Get additional file properties in windows

I am trying to pull the word count from Microsoft Word document into Cache. Is there anyway to get the values of the extended file properties without opening the word document?  If I right click on a word document (Word does not need to be installed) I can see the additional properties that I want to reference however don't know how to access these without calling out to VBA or poweshell.

 

 

  • 0
  • 0
  • 95
  • 2
  • 1

Answers

It's not a file property. Docx is just a zip archive, inside it is docProps/app.xml file.
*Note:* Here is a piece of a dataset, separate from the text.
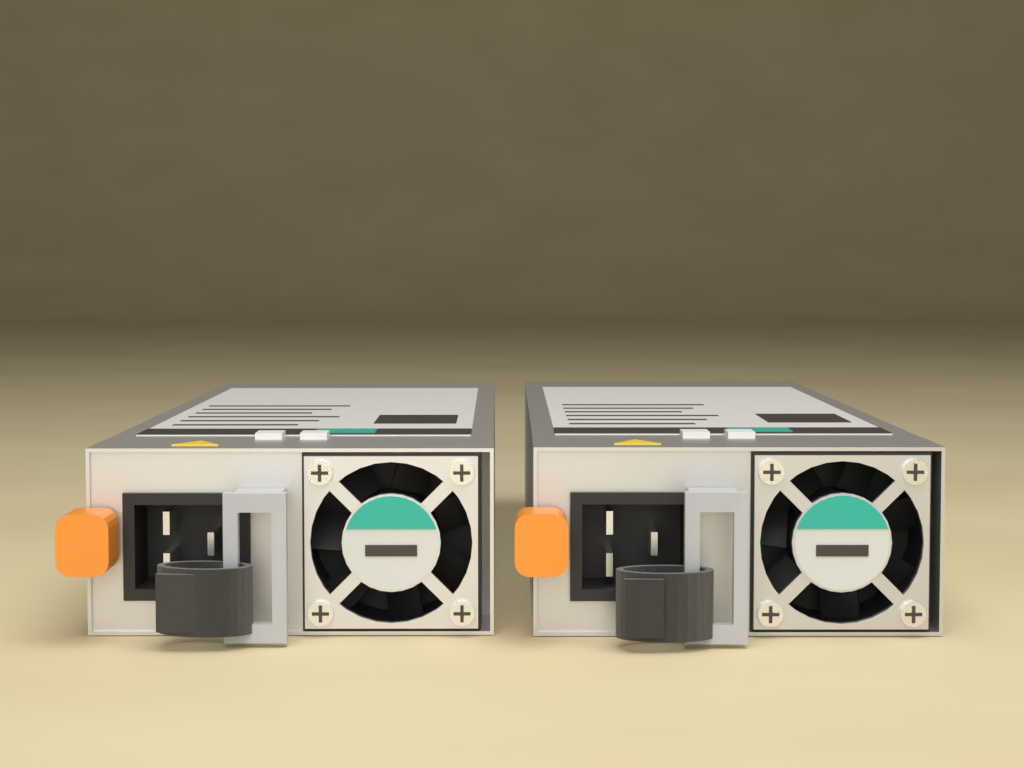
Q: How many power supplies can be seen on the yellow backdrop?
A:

Here's how it looks like:

<?xml version="1.0" encoding="UTF-8" standalone="yes"?>
<Properties>
    <TotalTime>4</TotalTime>
    <Pages>8</Pages>
    <Words>1882</Words>
    <Characters>10731</Characters>
    <Application>Microsoft Office Word</Application>
    <Lines>89</Lines>
    <Paragraphs>25</Paragraphs>
    <CharactersWithSpaces>12588</CharactersWithSpaces>
</Properties>

Explorer reads the app.xml file and gets information from it.

You can do the same I suppose, here's an article on that.
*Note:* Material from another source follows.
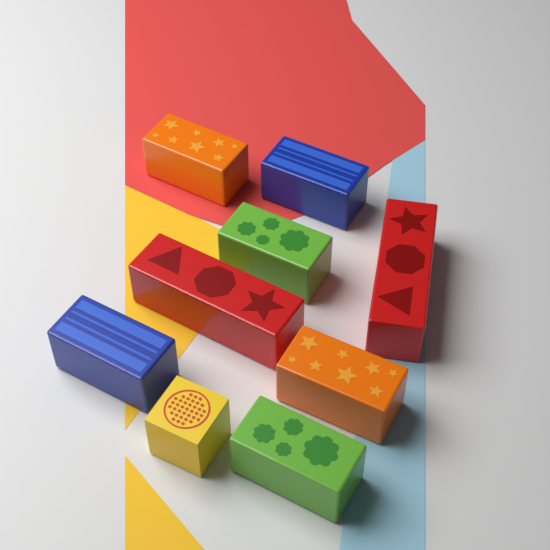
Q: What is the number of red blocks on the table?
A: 2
In your case you don't want to unpack the whole docx, check this unzip implementation for ObjectScript.

Hi Eduard, many thanks for the response however the files that I am trying to pick up the word count properties for are .doc files and not .docx files and what I don't understand is how does windows just pull these properties even when word is not installed, then surely there should be a way that COS can tap into the same windows libraries?

You can use Apache POI library (or call PS, but cursory googling shows that Word is a requirement via COM objects) for example to get this information. As for how explorer gets doc info - I have honestly no idea.